One thing I quickly came to realise when @domsigns and I were in a long distance relationship is just how much I craved to be kissed. Oh I wanted to be fucked too but it is possible to fuck yourself and certainly possible to make yourself cum. I know it is not the same as a damn good fuck with another person, especially with someone you desire and love but it can certainly take the edge of those needs. You can play with your own nipples, you can touch your clit, you can fuck yourself with a variety of different insertables and you can do all that on Skype for your lover, if you have one, but you cannot ever kiss yourself. As the days turned into weeks and months the one thing I craved more than anything else was to be kissed. I would dream about kissing (and sucking cock, which like kissing, you need a partner for) I would write about kissing, I would see people kissing in the street and rather than just glancing I would find myself watching and sighing with longing.

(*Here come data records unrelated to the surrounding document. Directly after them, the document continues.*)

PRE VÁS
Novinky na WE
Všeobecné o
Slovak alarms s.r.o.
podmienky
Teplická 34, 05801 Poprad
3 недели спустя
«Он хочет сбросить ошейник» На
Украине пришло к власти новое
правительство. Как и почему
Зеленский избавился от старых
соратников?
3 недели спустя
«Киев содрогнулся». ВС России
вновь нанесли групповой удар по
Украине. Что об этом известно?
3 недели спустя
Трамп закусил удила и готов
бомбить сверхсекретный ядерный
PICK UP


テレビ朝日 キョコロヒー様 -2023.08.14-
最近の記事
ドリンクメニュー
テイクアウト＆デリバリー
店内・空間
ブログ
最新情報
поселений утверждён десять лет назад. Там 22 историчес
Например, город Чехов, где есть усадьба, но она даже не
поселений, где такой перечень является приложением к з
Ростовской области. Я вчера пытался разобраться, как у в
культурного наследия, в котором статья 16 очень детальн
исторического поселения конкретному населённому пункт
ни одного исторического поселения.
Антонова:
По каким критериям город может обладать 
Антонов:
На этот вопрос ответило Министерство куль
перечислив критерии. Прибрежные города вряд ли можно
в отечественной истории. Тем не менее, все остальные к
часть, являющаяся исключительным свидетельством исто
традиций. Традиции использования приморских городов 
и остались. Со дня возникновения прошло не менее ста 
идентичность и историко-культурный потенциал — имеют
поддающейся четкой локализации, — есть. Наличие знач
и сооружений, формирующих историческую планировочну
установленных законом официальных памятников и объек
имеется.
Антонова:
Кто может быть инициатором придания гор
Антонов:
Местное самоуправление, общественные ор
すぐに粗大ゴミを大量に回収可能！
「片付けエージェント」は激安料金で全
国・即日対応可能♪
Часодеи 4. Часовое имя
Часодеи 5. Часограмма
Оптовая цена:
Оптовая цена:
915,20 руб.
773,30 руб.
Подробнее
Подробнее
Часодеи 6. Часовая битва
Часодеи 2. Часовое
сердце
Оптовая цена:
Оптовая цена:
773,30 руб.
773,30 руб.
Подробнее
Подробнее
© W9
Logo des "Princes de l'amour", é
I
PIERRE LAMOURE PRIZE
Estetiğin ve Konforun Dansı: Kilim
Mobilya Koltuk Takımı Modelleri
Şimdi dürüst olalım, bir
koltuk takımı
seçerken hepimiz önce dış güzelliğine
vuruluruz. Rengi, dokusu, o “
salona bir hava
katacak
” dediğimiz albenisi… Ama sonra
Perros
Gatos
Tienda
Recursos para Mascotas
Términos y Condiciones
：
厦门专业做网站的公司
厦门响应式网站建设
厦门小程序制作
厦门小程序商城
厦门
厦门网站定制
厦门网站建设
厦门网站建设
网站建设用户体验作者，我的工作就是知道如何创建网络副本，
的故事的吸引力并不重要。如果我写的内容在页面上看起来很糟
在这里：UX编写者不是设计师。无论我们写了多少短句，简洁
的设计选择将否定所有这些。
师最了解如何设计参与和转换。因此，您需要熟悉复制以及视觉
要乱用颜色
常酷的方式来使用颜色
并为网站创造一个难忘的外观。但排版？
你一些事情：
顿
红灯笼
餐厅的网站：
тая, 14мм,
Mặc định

I would run my fingers over my lips, closing my eyes and imaging his mouth on mine, his hands in my hair, his tongue in my mouth. The taste of his mouth in mine, the smell of him that close to me, the look in his eyes as he went to kiss me and the different but equally sexy look that would replace it once that kiss was over. Through each of those periods of separation the desire to be kissed would grow and grow until I was nearly weeping in frustration.
Now we are together every day but my love of being kissed has not diminished at all. The desperate craving has been quashed but my love of kissing and most of all of being kissed has not. The difference now is that I am no longer deprived of kisses; quite the opposite in fact. He loves kissing as much as I do and best of all he loves kissing me. I don’t a day goes by where we do kiss not kiss. Most mornings when we wake there is kissing, slow sleepy waking up kisses, if one of us goes out there will often be a kiss goodbye and if there isn’t there will definitely be a kiss on return. If we find ourselves in the kitchen together, well that is the perfect excuse to for a kiss. We kiss in the car, we kiss at the shops, we kiss in the shower, we kiss in front of the kids (my daughter thinks this is lovely, my son rolls his eyes) we kiss a lot.
I love all the kisses, every single one of them but the honest truth is I have a favourite kiss and that is the ones which leave me feeling breathless and little bit ravaged. They are ones where he grabs great handfuls of my hair, tugs my head back and takes my kiss from me. They are the kisses where he backs me into a corner and pins me against the wall with his body. They are the kisses which leave you in no doubt about what just happened to you. They are the best kisses of all.
Kiss me often, kiss me lots, defile me with your kisses.